Yukon’s Presentation
Speaking from a mechanical engineering background, Yukon explored general considerations for column selection assuming

  • low-pressure applications
  • use of glass or plastic columns
  • manual packing by users.

Volume — of both resin and sample — is the core starting point, Yukon stated. Different resins capture different sample volumes. Once you understand what you’re trying to collect and how much, then you know which resin family to begin with. Suppliers can offer guidance from that point.

Aspect ratio is the ratio of a column’s diameter to its length. For a given volume, you can use a tall, slim column or a short, fat one, the latter allowing for higher flow rates and shorter residence times. Which aspect ratio you need is easy to identify. In size-exclusion applications, for example, samples must have enough time to interact with the chromatography resin. Resin suppliers can suggest the best configuration of their columns for specific applications. Flow distribution also is important. Tall, thin columns generate more wall effects; wide columns with relatively short bed heights need good flow distribution from an inlet connection, typically in a top-center location. You don’t want flow moving only through the center of the bed.

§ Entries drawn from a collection

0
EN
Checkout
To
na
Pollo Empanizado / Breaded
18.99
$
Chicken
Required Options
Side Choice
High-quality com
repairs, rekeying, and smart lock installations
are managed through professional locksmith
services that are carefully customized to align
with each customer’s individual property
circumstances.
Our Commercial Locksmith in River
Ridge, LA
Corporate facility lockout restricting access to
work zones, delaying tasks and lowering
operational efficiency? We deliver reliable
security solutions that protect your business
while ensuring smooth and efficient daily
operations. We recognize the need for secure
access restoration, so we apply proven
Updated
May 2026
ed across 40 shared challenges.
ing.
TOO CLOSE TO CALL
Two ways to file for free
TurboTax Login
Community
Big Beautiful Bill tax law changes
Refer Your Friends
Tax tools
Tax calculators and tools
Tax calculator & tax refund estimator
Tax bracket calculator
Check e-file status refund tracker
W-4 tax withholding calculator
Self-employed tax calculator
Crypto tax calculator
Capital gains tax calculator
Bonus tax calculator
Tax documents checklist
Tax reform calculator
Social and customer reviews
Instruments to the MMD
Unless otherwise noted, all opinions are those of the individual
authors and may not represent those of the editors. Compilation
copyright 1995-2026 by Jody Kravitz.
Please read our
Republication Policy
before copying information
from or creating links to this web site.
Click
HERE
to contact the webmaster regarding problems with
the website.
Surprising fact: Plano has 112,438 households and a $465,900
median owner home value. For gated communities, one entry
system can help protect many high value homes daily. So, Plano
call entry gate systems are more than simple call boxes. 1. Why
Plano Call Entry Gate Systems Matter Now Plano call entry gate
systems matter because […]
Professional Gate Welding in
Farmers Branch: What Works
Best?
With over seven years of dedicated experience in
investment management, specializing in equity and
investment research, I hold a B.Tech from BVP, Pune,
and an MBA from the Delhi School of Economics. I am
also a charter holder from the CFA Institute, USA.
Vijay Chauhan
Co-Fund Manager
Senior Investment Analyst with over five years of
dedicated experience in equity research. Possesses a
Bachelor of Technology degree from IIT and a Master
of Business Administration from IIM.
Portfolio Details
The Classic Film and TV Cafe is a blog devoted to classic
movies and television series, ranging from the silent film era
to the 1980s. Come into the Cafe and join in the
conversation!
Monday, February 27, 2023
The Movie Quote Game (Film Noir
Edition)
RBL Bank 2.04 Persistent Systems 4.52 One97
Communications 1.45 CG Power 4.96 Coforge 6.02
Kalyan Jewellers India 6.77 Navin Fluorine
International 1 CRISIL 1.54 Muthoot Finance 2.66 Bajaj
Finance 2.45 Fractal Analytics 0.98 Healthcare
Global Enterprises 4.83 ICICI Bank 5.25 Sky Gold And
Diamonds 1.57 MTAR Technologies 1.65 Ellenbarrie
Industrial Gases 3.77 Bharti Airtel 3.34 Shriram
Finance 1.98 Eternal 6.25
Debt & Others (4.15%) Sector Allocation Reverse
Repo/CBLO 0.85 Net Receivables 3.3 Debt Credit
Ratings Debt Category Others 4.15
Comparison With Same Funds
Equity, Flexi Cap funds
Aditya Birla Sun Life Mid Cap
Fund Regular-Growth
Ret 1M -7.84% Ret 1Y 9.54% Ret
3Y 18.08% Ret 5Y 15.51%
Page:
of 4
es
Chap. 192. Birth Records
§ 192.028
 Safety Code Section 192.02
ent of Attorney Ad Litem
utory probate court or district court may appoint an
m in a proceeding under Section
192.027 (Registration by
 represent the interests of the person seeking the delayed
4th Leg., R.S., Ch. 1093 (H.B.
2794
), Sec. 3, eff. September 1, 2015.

§ Questions on the material
a – Reproduce the column selection text in full, word for word.
b – Starting with the first line of the listing and going on through the line with "the website.", write those lines out again with "Community" renamed to "Forum" and everything else left unchanged. Give only those lines.

§ Answer set
a –
Yukon’s Presentation
Speaking from a mechanical engineering background, Yukon explored general considerations for column selection assuming

  • low-pressure applications
  • use of glass or plastic columns
  • manual packing by users.

Volume — of both resin and sample — is the core starting point, Yukon stated. Different resins capture different sample volumes. Once you understand what you’re trying to collect and how much, then you know which resin family to begin with. Suppliers can offer guidance from that point.

Aspect ratio is the ratio of a column’s diameter to its length. For a given volume, you can use a tall, slim column or a short, fat one, the latter allowing for higher flow rates and shorter residence times. Which aspect ratio you need is easy to identify. In size-exclusion applications, for example, samples must have enough time to interact with the chromatography resin. Resin suppliers can suggest the best configuration of their columns for specific applications. Flow distribution also is important. Tall, thin columns generate more wall effects; wide columns with relatively short bed heights need good flow distribution from an inlet connection, typically in a top-center location. You don’t want flow moving only through the center of the bed.

b –
0
EN
Checkout
To
na
Pollo Empanizado / Breaded
18.99
$
Chicken
Required Options
Side Choice
High-quality com
repairs, rekeying, and smart lock installations
are managed through professional locksmith
services that are carefully customized to align
with each customer’s individual property
circumstances.
Our Commercial Locksmith in River
Ridge, LA
Corporate facility lockout restricting access to
work zones, delaying tasks and lowering
operational efficiency? We deliver reliable
security solutions that protect your business
while ensuring smooth and efficient daily
operations. We recognize the need for secure
access restoration, so we apply proven
Updated
May 2026
ed across 40 shared challenges.
ing.
TOO CLOSE TO CALL
Two ways to file for free
TurboTax Login
Forum
Big Beautiful Bill tax law changes
Refer Your Friends
Tax tools
Tax calculators and tools
Tax calculator & tax refund estimator
Tax bracket calculator
Check e-file status refund tracker
W-4 tax withholding calculator
Self-employed tax calculator
Crypto tax calculator
Capital gains tax calculator
Bonus tax calculator
Tax documents checklist
Tax reform calculator
Social and customer reviews
Instruments to the MMD
Unless otherwise noted, all opinions are those of the individual
authors and may not represent those of the editors. Compilation
copyright 1995-2026 by Jody Kravitz.
Please read our
Republication Policy
before copying information
from or creating links to this web site.
Click
HERE
to contact the webmaster regarding problems with
the website.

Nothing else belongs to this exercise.